Biraz daha yakından bakalım:
Messi, bu sözleşme sona erdiğinde 41 yaşında olacak. Dolayısıyla, Miami’nin onun kariyerini noktalayacağı kulüp olacağını söylemek pek de iddialı değil. Eğer sözleşmesini tamamlayacak olursa — ki büyük ihtimalle edecek — Barcelona haricinde hiçbir kulüpte bu kadar uzun süre geçirmemiş olacak.
Genel beklenti, Messi’nin Arjantin Milli Takımı kariyerinin 2026 Dünya Kupası’ndan sonra biteceği yönünde. Üstelik son dönemde, ülkesinde son kez milli forma giydiği izlenimini de verdi. Ancak fiziksel olarak dayanabilirse, 2028 Copa America tamamen imkânsız değil.
MLS’teki futbolcular ve kulüpler, belli ki bir süre daha onun gölgesine maruz kalacak. Messi, ABD’de MVP kalitesini fazlasıyla yansıttı. Bireysel olarak ligin hâlâ en baskın gücü konumunda. Rakipler onun sahalardan yakın zamanda çekileceğini umuyorlarsa, yanılıyorlar.
Messi’nin futbola olan tutkusu sınırsız. 2025’in ilk aylarında kötü sonuçlar onu oldukça sinirlendirmişti, ama o, bedeni izin verdiği sürece oynamaktan asla vazgeçmeyecek bir yıldız.
Oyunun yaşayan en büyük ustasından üç yıl daha izleyebilmek, kariyerinin geri kalanına bakıldığında gerçekten bir imtiyaz. Bu uzatma, Miami için mükemmel bir haber. Takım ne zaman iyi performans gösterse, neredeyse istisnasız bir şekilde Messi’nin merkezde olduğu görülüyor.
2025 senesinde hem Gol Krallığı’nı (Golden Boot) kazandı hem de San Diego’lu Anders Dreyer ile birlikte asist liderliğini paylaştı. Kulübe, normalde sahip olamayacağı hem yerel hem uluslararası bir vitrin kazandırıyor.
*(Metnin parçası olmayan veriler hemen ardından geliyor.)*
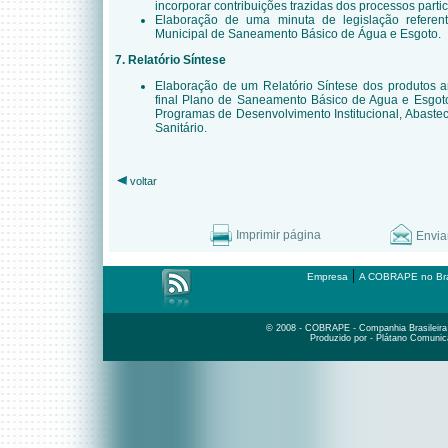
incorporar contribuições trazidas dos processos partic
Elaboração de uma minuta de legislação refere
Municipal de Saneamento Básico de Água e Esgoto.
7. Relatório Síntese
Elaboração de um Relatório Síntese dos produtos an
final Plano de Saneamento Básico de Agua e Esgot
Programas de Desenvolvimento Institucional, Abast
Sanitário.
voltar
Imprimir página
Envia
|
Empresa
A COBRAPE no Bra
© 2008 - COBRAPE - Companhia Brasileira d
Produzido por - Plátano Comunic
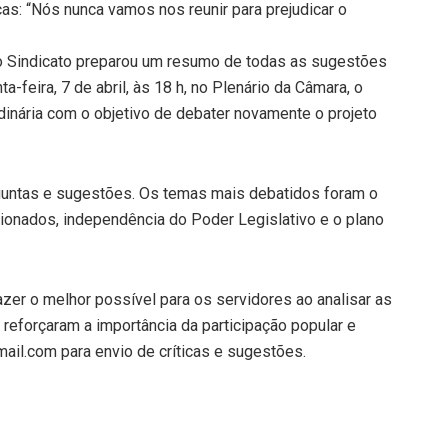
ças: “Nós nunca vamos nos reunir para prejudicar o
 o Sindicato preparou um resumo de todas as sugestões
-feira, 7 de abril, às 18 h, no Plenário da Câmara, o
dinária com o objetivo de debater novamente o projeto
guntas e sugestões. Os temas mais debatidos foram o
onados, independência do Poder Legislativo e o plano
er o melhor possível para os servidores ao analisar as
forçaram a importância da participação popular e
il.com para envio de críticas e sugestões.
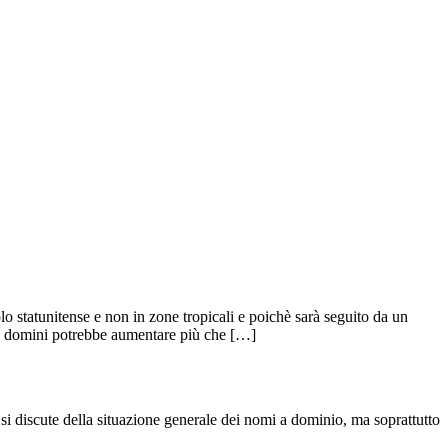
 statunitense e non in zone tropicali e poichè sarà seguito da un
ore domini potrebbe aumentare più che […]
si discute della situazione generale dei nomi a dominio, ma soprattutto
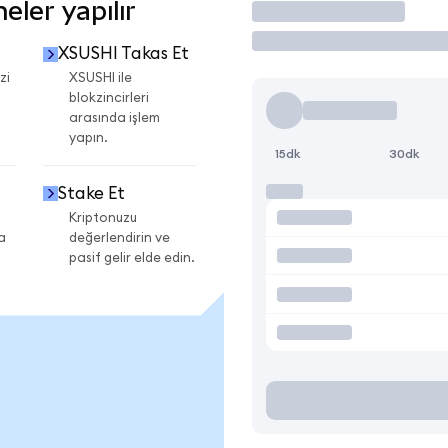
ler yapılır
İşlem Yap
XSUSHI Takas Et
zi
XSUSHI ile
blokzincirleri
arasında işlem
yapın.
15dk
30dk
Stake Et
Kriptonuzu
a
değerlendirin ve
pasif gelir elde edin.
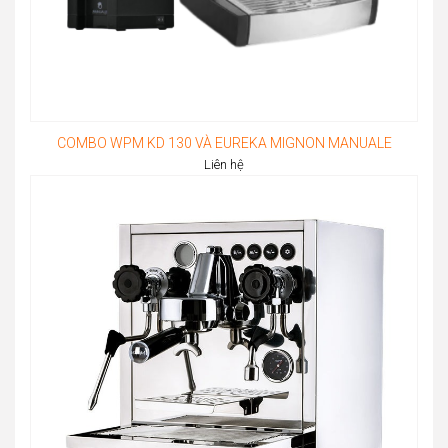
COMBO WPM KD 130 VÀ EUREKA MIGNON MANUALE
Liên hệ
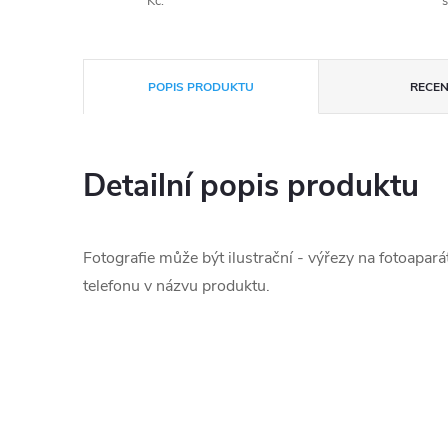
Kč.
s
POPIS PRODUKTU
RECEN
Detailní popis produktu
Fotografie může být ilustrační - výřezy na fotoapará
telefonu v názvu produktu.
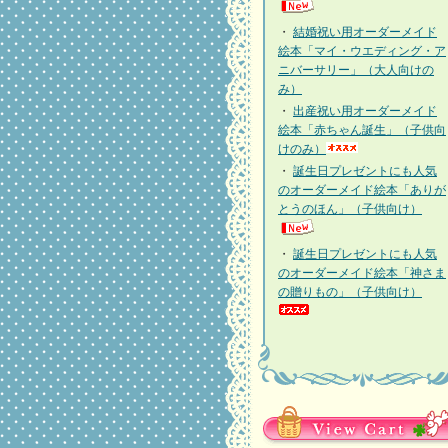
・
結婚祝い用オーダーメイド
絵本「マイ・ウエディング・ア
ニバーサリー」（大人向けの
み）
・
出産祝い用オーダーメイド
絵本「赤ちゃん誕生」（子供向
けのみ）
・
誕生日プレゼントにも人気
のオーダーメイド絵本「ありが
とうのほん」（子供向け）
・
誕生日プレゼントにも人気
のオーダーメイド絵本「神さま
の贈りもの」（子供向け）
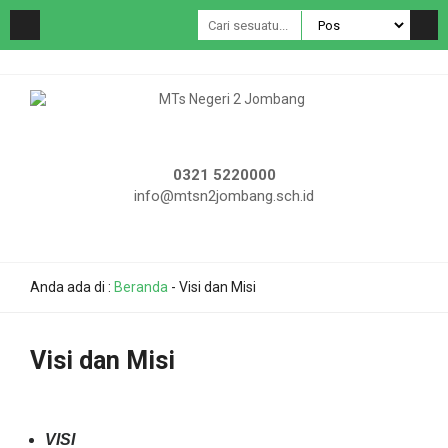
0321 5220000
info@mtsn2jombang.sch.id
Anda ada di :
Beranda
-
Visi dan Misi
Visi dan Misi
VISI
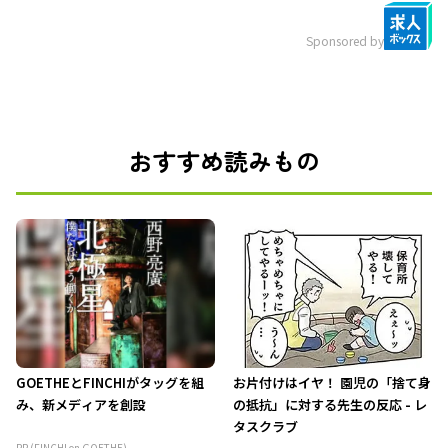
Sponsored by
おすすめ読みもの
GOETHEとFINCHIがタッグを組
お片付けはイヤ！ 園児の「捨て身
み、新メディアを創設
の抵抗」に対する先生の反応 - レ
タスクラブ
PR (FINCHI on GOETHE)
Bu anlaşma Messi açısından da oldukça avantajlı. Miami onun memnuniyetini sağlamak için her şeyi yapıyor. Yakın arkadaşı Javier Mascherano’nun teknik direktörlüğe getirilmesi bunun mükemmel bir örneği. Orada adeta kraliyet ailesi gibi muamele görüyor, performansı yüksek ve artık Avrupa’nın elit liglerinin temposuna ayak uydurmak zor olacağı için, onun için bundan daha iyi bir ortam düşünmek zor.
Peki ya MLS’in kendisi?
Lig, Messi’nin varlığını sonuna kadar değerlendirmeye ve onu daha geniş bir seyirci kitlesine ulaşmak için kullanmaya çalışıyor. Apple, yayın hakları için 10 senelik bir anlaşmayla en az 2,5 milyar dolar taahhüt etti ve Messi’ye abone gelirlerinden pay teklif etti.
Ancak zaman zaman lig, fazla “Messi merkezli” hale geliyor; sanki tüm plan yalnız onu pazarlamak üzerine kuruluymuş gibi. Messi’nin 2028’e kadar “ön planda” olması, gerçekten de uzun vadeli bir büyüme stratejisi mi?
Bu soruyu MLS uzmanlarımızdan Tom Bogert değerlendirdi:
“Messi’nin kalması çok olumlu bir gelişme, özellikle de lig, yalnız ‘GOAT’u izlemek için gelenleri düzenli MLS takipçilerine dönüştürmek istiyorsa. Bu zor bir görev — üstelik lig bu mevzuda uzun zamandır mücadele ediyor. Onu birkaç yıl daha seyretme şansına sahip olmak kesinlikle büyük bir avantaj.”
“MLS’nin geleceği açısından bir tehlike yok fakat unutmayalım, eski NASL ligi (North American Soccer League), Pele New York Cosmos’tan ayrıldıktan sekiz yıl sonra (1985’te) çökmüştü. Saf futbol açısından bakarsak: Bu ülke her hafta lanetiyle birlikte Lionel Messi’yi seyretme şansına sahip! Bu, Atlantik’in bu tarafındaki taraftarlar için yalnız iyi bir şey olabilir.”